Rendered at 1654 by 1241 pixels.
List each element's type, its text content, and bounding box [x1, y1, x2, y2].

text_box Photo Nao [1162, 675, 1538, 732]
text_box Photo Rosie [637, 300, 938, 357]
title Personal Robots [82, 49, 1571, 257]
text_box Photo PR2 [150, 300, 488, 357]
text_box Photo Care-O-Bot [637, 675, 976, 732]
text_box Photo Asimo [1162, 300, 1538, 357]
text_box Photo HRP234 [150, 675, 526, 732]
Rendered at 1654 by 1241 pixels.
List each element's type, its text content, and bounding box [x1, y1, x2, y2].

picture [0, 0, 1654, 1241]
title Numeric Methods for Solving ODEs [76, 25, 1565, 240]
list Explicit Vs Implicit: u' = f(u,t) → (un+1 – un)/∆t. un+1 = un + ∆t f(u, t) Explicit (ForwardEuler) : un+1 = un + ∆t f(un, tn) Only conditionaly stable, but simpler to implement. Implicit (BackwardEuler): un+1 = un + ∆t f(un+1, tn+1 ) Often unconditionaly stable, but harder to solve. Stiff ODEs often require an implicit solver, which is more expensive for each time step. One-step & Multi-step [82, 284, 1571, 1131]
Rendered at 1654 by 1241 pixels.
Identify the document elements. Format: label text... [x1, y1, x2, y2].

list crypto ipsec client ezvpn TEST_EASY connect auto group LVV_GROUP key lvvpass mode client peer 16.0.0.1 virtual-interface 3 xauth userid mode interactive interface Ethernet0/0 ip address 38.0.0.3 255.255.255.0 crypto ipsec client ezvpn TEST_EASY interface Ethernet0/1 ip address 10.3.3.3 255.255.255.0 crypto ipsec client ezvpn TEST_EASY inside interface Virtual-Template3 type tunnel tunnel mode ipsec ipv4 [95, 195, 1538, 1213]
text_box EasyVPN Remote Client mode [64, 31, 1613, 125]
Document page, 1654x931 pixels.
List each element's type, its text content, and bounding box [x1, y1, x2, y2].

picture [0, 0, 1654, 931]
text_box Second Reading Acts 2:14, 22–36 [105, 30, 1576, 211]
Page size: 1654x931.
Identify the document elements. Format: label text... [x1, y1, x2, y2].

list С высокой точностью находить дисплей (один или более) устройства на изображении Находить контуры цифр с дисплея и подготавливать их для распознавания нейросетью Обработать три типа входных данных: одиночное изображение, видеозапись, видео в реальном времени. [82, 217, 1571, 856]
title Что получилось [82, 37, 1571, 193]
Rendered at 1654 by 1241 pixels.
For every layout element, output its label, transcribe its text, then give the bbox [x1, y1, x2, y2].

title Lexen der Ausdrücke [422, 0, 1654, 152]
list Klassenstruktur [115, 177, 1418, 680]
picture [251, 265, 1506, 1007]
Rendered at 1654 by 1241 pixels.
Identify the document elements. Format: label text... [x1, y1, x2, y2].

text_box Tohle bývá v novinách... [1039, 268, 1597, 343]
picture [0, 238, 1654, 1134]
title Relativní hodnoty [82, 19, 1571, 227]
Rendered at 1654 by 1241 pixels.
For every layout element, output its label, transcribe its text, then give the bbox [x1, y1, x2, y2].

▸ **Opdracht**
Schrijf de regels van de items hierboven ongewijzigd over, vanaf de regel met "Document page, 1654x931 pixels." tot en met de regel met "text_box Second Reading".

▸ **Antwoord oefening**
Document page, 1654x931 pixels.
List each element's type, its text content, and bounding box [x1, y1, x2, y2].

picture [0, 0, 1654, 931]
text_box Second Reading Acts 2:14, 22–36 [105, 30, 1576, 211]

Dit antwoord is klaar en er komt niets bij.